One of my most vivid memories and an example of pure sibling silliness was when we spent our summer vacation lying on a blanket in the backyard cawing at the shiny black crows in the cornfield next door and taking turns translating what the crows’ return caws meant. A more daring past-time was lying perfectly still in the yard when we spotted an occasional buzzard. We became as still as three giggling kids can possibly be, trying our best to make the buzzard think we were the treat it was looking for just so we could jump up and scare it at the last minute. Although it never worked, we still delighted in pondering how the poor buzzard would react to our trickery.
Her eyes grow as big as saucers each time I tell about the day a runaway log truck left the highway, jumped the ditch and barreled through our yard straight toward us and our pretend cave in the hedgerow. I dramatically recount my bravery of throwing one brother over my shoulder while screaming for the other to stay close behind as we ran at breakneck speed to the house.

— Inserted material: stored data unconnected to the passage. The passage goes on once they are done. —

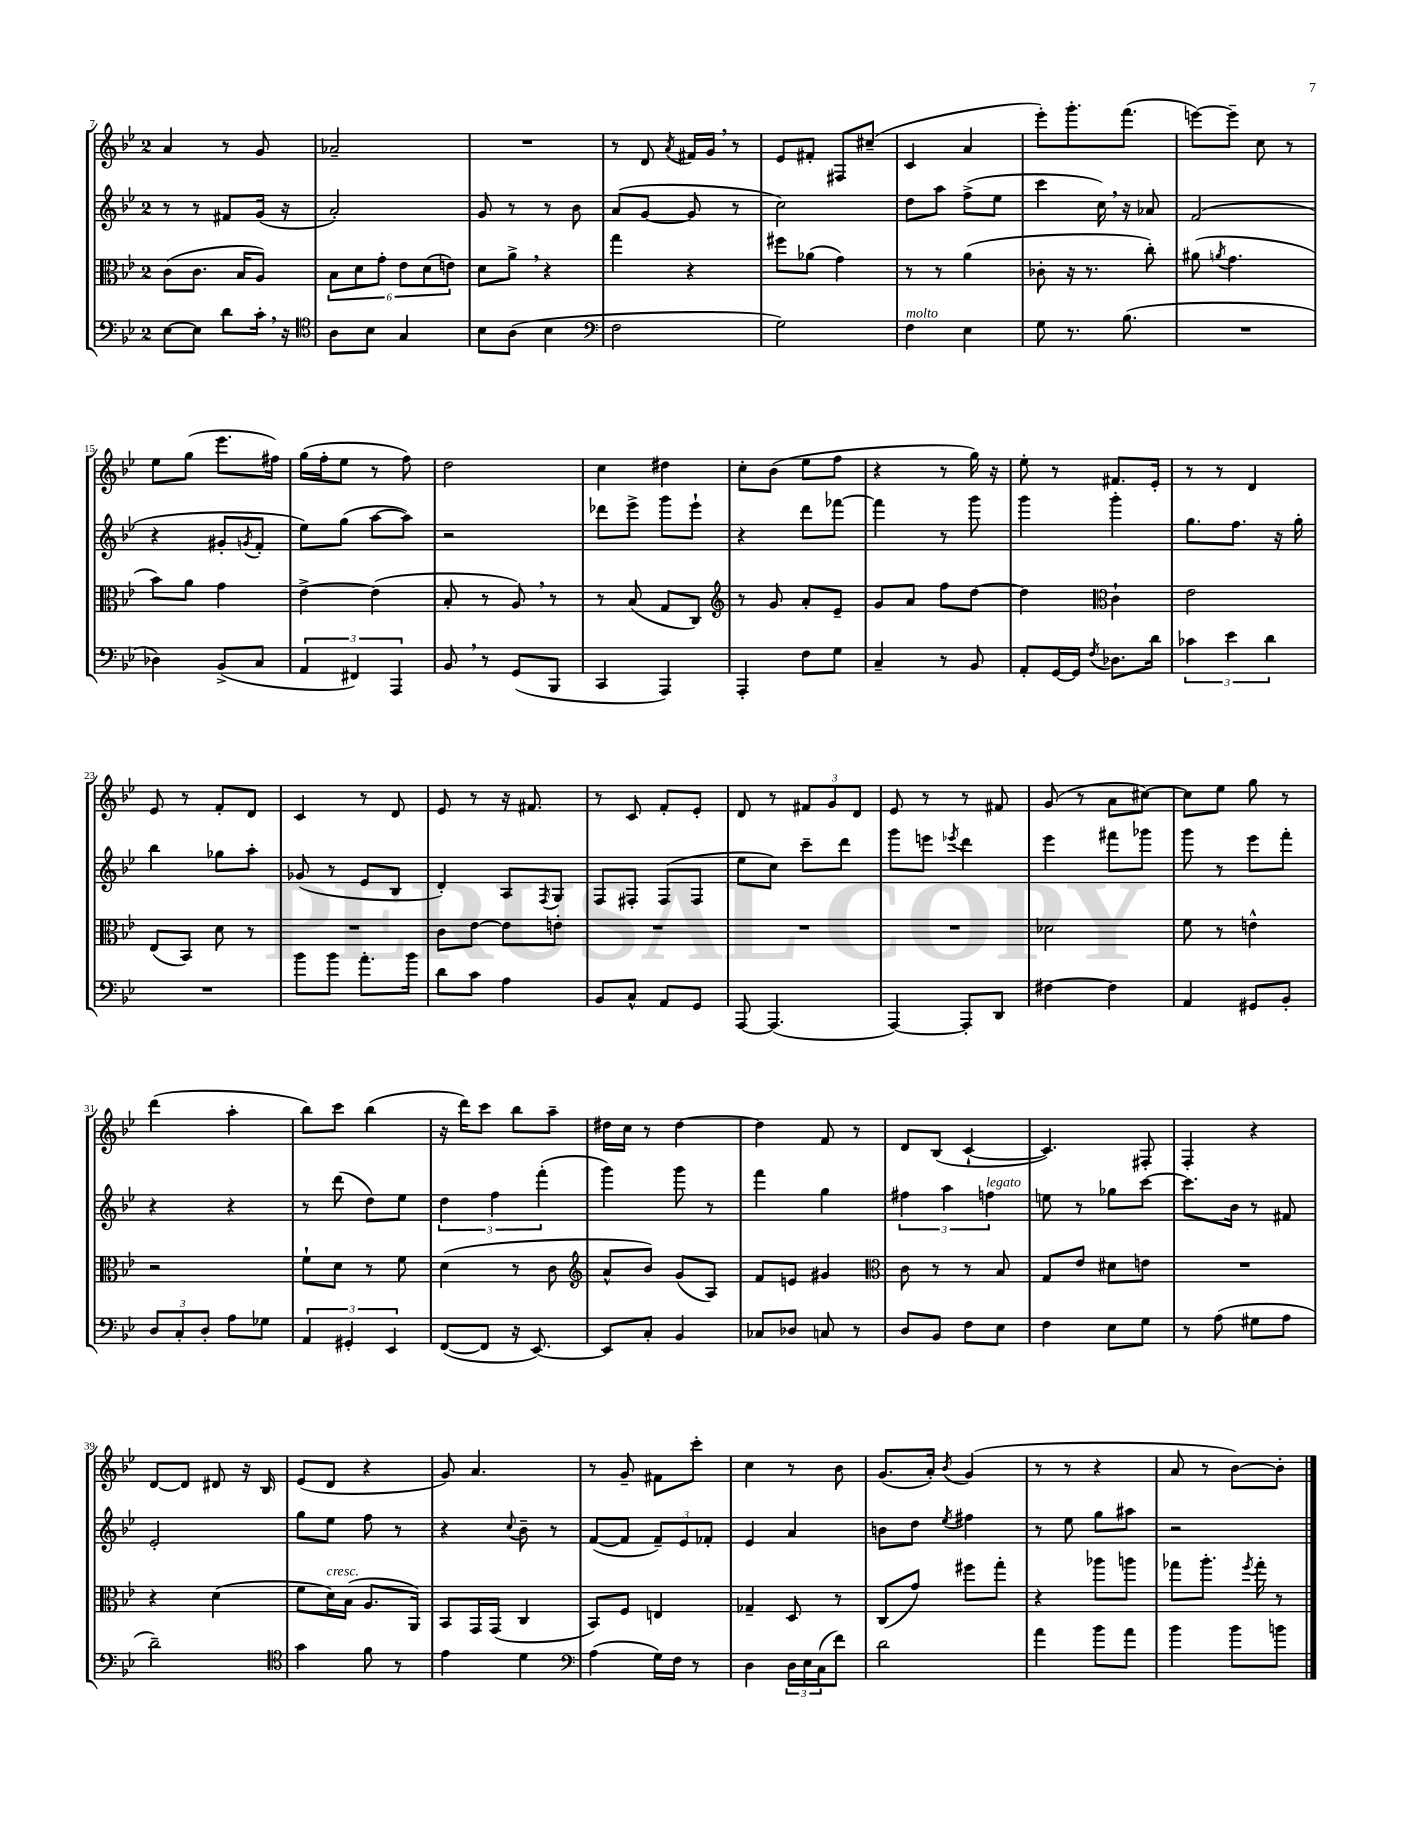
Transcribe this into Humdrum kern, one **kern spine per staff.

**kern	**kern	**kern	**kern
*staff4	*staff3	*staff2	*staff1
*clefF4	*clefC3	*clefG2	*clefG2
*k[b-e-]	*k[b-e-]	*k[b-e-]	*k[b-e-]
*M2/4	*M2/4	*M2/4	*M2/4
[8E-	(8c	8r	4a
8E-]	8.c	8r	.
8d	.	8f#	8r
.	16B-	.	.
16c'	8A)	(16g	8g
16r	.	16r	.
=	=	=	=
*clefC4	*	*	*
8A	12B-	2a')	2a-~
.	12d	.	.
8B-	.	.	.
.	12g'	.	.
4G	12e-	.	.
.	(12d	.	.
.	12e)	.	.
=	=	=	=
8B-	8d	8g	2r
(8A	8a^	8r	.
4B-	4r	8r	.
.	.	8b-	.
=	=	=	=
*clefF4	*	*	*
2F	4gg	(8a	8r
.	.	[8g	8d
.	.	.	8qa
.	4r	8g]	16f#
.	.	.	16g
.	.	8r	8r
=	=	=	=
2G)	8ff#	2cc)	8e-
.	(8a-	.	8f#'
.	4g)	.	8F#
.	.	.	(8cc#~
=	=	=	=
4F	8r	8dd	4c
.	8r	8aa	.
4E-	(4a	(8ff^	4a
.	.	8ee-	.
=	=	=	=
8G	8c-'	4ccc	8eee-')
8.r	16r	.	8.ggg'
.	8.r	.	.
.	.	16cc)	.
(8.B-	.	16r	(8.fff
.	8cc')	8a-	.
=	=	=	=
2r	(8a#	(2f	[8eee)
.	8qa	.	.
.	4.g	.	8eee~]
.	.	.	8cc
.	.	.	8r
=	=	=	=
4D-)	8b-)	4r	8ee-
.	8a	.	(8gg
(8BB-^	4g	8g#'	8.eee-
.	.	8qg	.
8C	.	8f'	.
.	.	.	16ff#)
=	=	=	=
6AA	[4e-^	8ee-)	(16gg
.	.	.	16ff'
.	.	(8gg	8ee-
6FF#)	.	.	.
.	(4e-]	[8aa	8r
6AAA	.	.	.
.	.	8aa])	8ff)
=	=	=	=
8BB-	8B-'	2r	2dd
8r	8r	.	.
(8GG	8A)	.	.
8BBB-	8r	.	.
=	=	=	=
4CC	8r	8ddd-	4cc
.	(8B-	8eee-^	.
4AAA)	8G	8ggg	4dd#
.	8C)	8eee-`	.
=	=	=	=
*	*clefG2	*	*
4AAA'	8r	4r	8cc'
.	8g	.	(8b-
8F	8a'	8ddd	8ee-
8G	8e-~	[8fff-	8ff
=	=	=	=
4C~	8g	4fff-]	4r
.	8a	.	.
8r	8ff	8r	8r
8BB-	[8dd	8ggg	16gg)
.	.	.	16r
=	=	=	=
8AA'	4dd]	4ggg	8ee-'
[16GG	.	.	8r
16GG]	.	.	.
*	*clefC3	*	*
8qF	.	.	.
8.D-	4c`	4ggg'	8.f#
16d	.	.	16e-'
=	=	=	=
6c-	2e-	8.gg	8r
.	.	.	8r
6e-	.	.	.
.	.	8.ff	.
.	.	.	4d
6d	.	.	.
.	.	16r	.
.	.	16gg'	.
=	=	=	=
2r	(8E-	4bb-	8e-
.	8BB-)	.	8r
.	8d	8gg-	8f'
.	8r	8aa'	8d
=	=	=	=
8b-	2r	(8g-	4c
8b-	.	8r	.
8.a'	.	8e-	8r
.	.	8B-	8d
16b-	.	.	.
=	=	=	=
8d	8c	4d')	8e-
8c	[8e-	.	8r
4A	8e-]	8A	16r
.	.	.	8.f#
.	.	8qF	.
.	8e'	8G	.
=	=	=	=
8BB-	2r	8F	8r
8C^^	.	8F#'	8c
8AA	.	(8F#	8f'
8GG	.	8F#	8e-'
=	=	=	=
[8AAA	2r	8ee-	8d
(4.AAA]	.	8cc)	8r
.	.	8ccc~	12f#
.	.	.	12g
.	.	8ddd	.
.	.	.	12d
=	=	=	=
[4AAA)	2r	8ggg	8e-
.	.	8eee	8r
.	.	8qeee-	.
8AAA']	.	4ddd	8r
8DD	.	.	8f#
=	=	=	=
[4F#	2d-	4eee-	(8g
.	.	.	8r
4F#]	.	8fff#	8a
.	.	8ggg-	[8cc#)
=	=	=	=
4AA	8f	8ggg	8cc#]
.	8r	8r	8ee-
8GG#	4e^^	8eee-	8gg
8BB-'	.	8fff'	8r
=	=	=	=
12D	2r	4r	(4ddd
12C'	.	.	.
12D'	.	.	.
8A	.	4r	4aa'
8G-	.	.	.
=	=	=	=
6AA	8f`	8r	8bb-)
.	8d	(8ddd	8ccc
6GG#'	.	.	.
.	8r	8dd)	(4bb-
6EE-	.	.	.
.	8f	8ee-	.
=	=	=	=
([8FF	(4d	6dd	16r
.	.	.	16ddd)
8FF]	.	.	8ccc
.	.	6ff	.
16r	8r	.	8bb-
[8.EE-)	.	.	.
.	.	(6fff'	.
.	8c	.	8aa~
=	=	=	=
*	*clefG2	*	*
8EE-]	8a^^	4ggg)	16dd#
.	.	.	16cc
8C'	8b-)	.	8r
4BB-	(8g	8ggg	[4dd#
.	8A)	8r	.
=	=	=	=
8C-	8f	4fff	4dd#]
8D-	8e	.	.
8C	4g#	4gg	8f
8r	.	.	8r
=	=	=	=
*	*clefC3	*	*
8D	8c	6ff#	8d
8BB-	8r	.	(8B-
.	.	6aa	.
8F	8r	.	[4c`
.	.	6ff	.
8E-	8B-	.	.
=	=	=	=
4F	8G	8ee	4.c])
.	8e-	8r	.
8E-	8d#	8gg-	.
8G	8e	[8ccc	8F#'
=	=	=	=
8r	2r	8.ccc]	4F'
(8A	.	.	.
.	.	16b-	.
8G#	.	8r	4r
8A	.	8f#	.
=	=	=	=
2d~)	4r	2e-'	[8d
.	.	.	8d]
.	(4d	.	8d#
.	.	.	16r
.	.	.	16B-
=	=	=	=
*clefC4	*	*	*
4g	8f	8gg	(8e-
.	16d)	8ee-	8d
.	(16B-	.	.
8f	8.A	8ff	4r
8r	.	8r	.
.	16AA)	.	.
=	=	=	=
4e-	8BB-	4r	8g)
.	16GG	.	4.a
.	(16GG	.	.
.	.	8qqcc	.
4d	4C	8b-~	.
.	.	8r	.
=	=	=	=
*clefF4	*	*	*
(4A	8BB-)	([8f	8r
.	8F	8f]	8g~
16G)	4E	12f~)	8f#
16F	.	.	.
.	.	12e-	.
8r	.	.	8ccc'
.	.	12f-'	.
=	=	=	=
4D	4G-~	4e-	4cc
24D	8D	4a	8r
24E-	.	.	.
(24C	.	.	.
8f)	8r	.	8b-
=	=	=	=
2d	(8C	8b	(8.g
.	8g)	8dd	.
.	.	.	16a')
.	.	8qee-	8qb-
.	8ff#	4ff#	(4g
.	8gg'	.	.
=	=	=	=
4a	4r	8r	8r
.	.	8ee-	8r
8b-	8aa-	8gg	4r
8a	8aa	8aa#	.
=	=	=	=
4b-	8gg-	2r	8a
.	8.aa'	.	8r
8b-	.	.	[8b-)
.	8qff	.	.
.	16gg-'	.	.
8b	8r	.	8b-']
==	==	==	==
*-	*-	*-	*-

Ever the horse-lover, my daughter begs to hear about my sister’s bad-tempered shetland pony. She won it at a fair and loved that pony from the second she saw it at the drawing booth. She named it Miracle because she had been praying for a horse for years. Every afternoon after school she would saddle Miracle up and put my two brothers on her and lead them round and round the yard. Unbeknownst to me my turn to ride always came just before feeding time. Miracle knew what time it was and no sooner had I mounted up and taken the reins, a dinner bell rang in that pony’s head. Off she would run with me holding on and screaming at the top of my lungs. After what seemed minutes of riding the wild bronc (but was really only seconds) I would land on the ground, dazed as I watched the back end of Miracle heading for the feed trough and my sister laughing hysterically that I had fallen for the trick once again.

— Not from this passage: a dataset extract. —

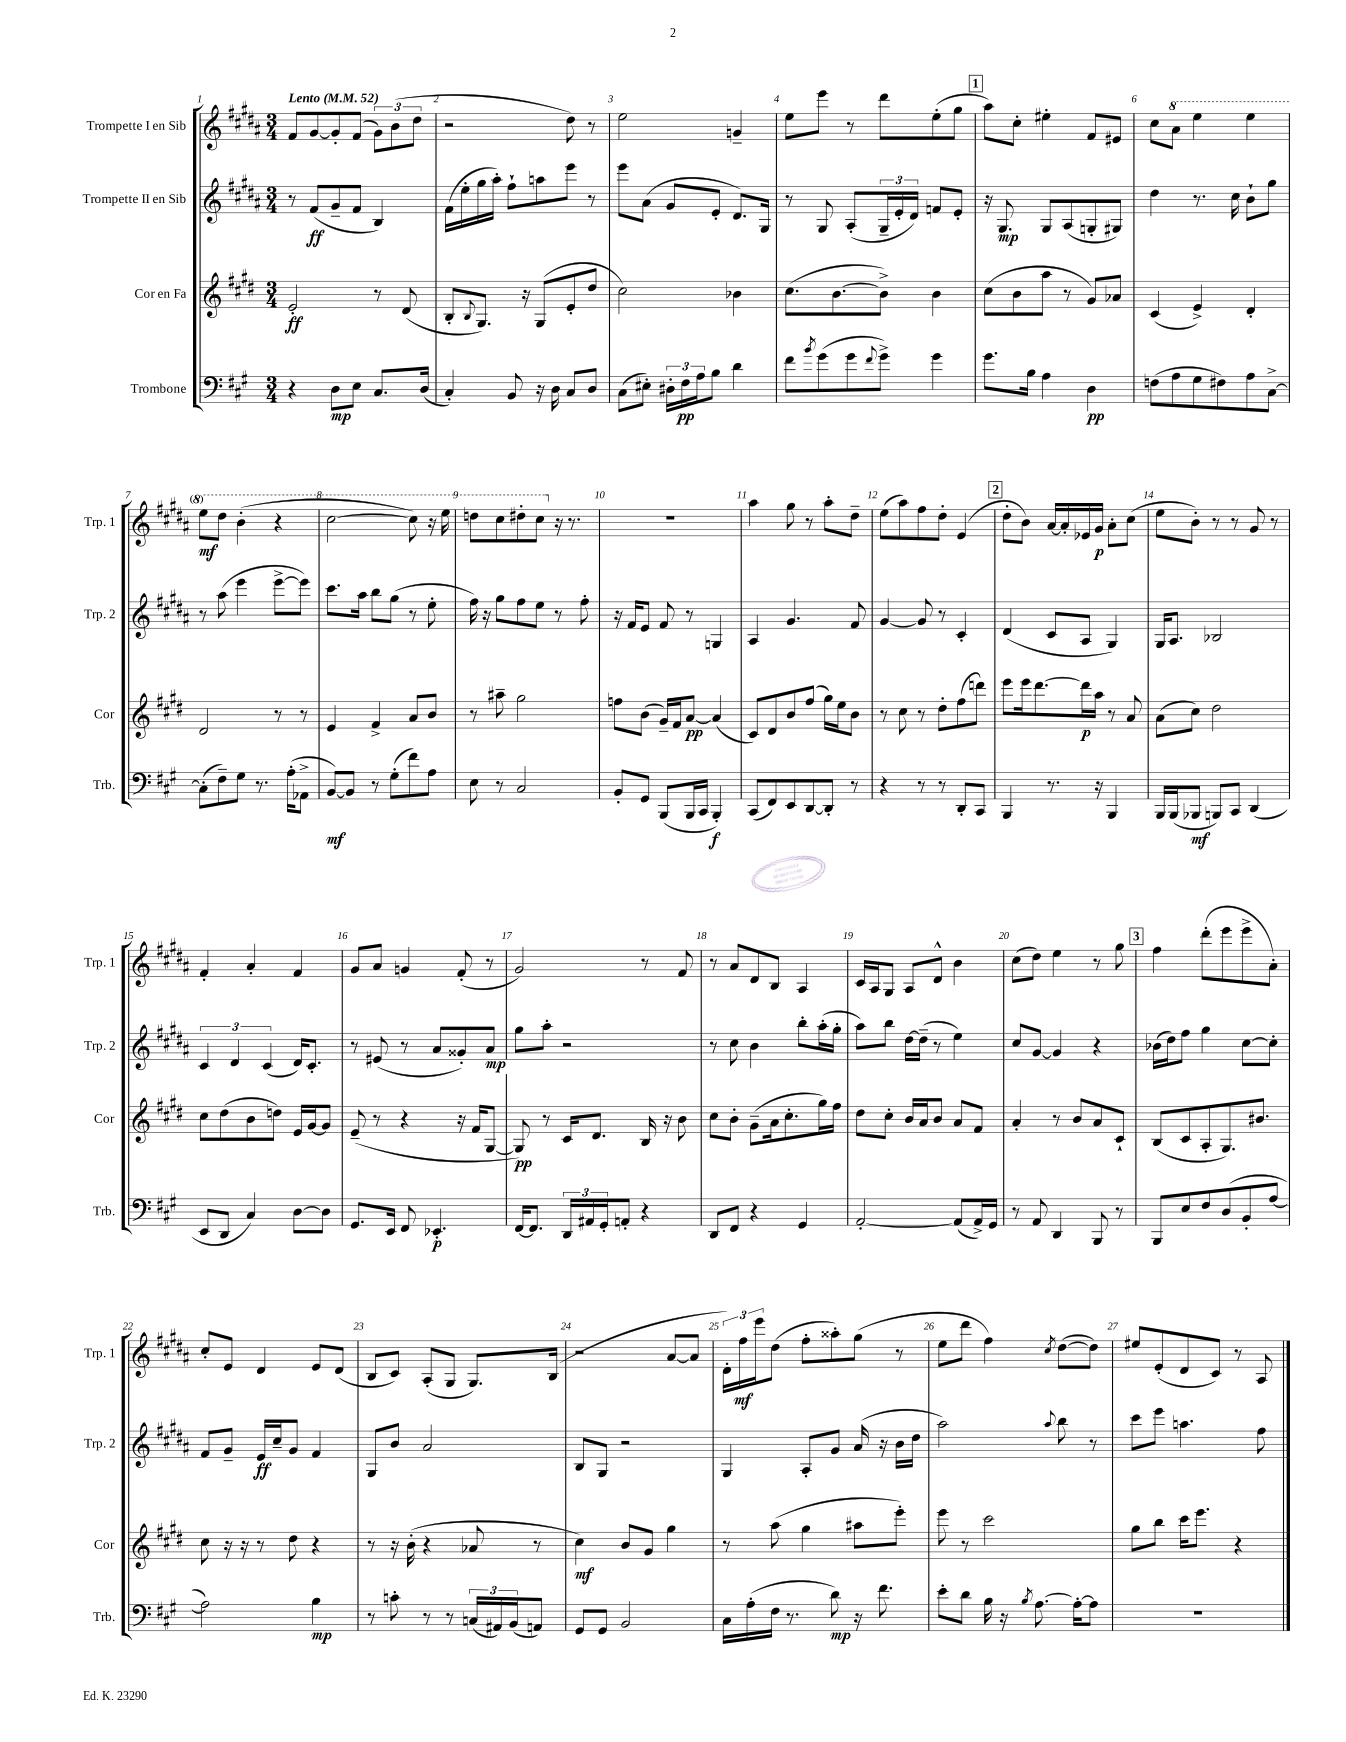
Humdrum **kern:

No, my daughter will not ever have stories of her own to tell, but maybe a second-hand sibling experience isn’t so bad. I find myself smiling when one of my siblings comes to visit and the inevitable happens. My daughter shepherds them to the big story-telling chair, repeating the now familiar words, “Can you tell me about the time. . . . “ and off she goes again into her own version of a sibling experience.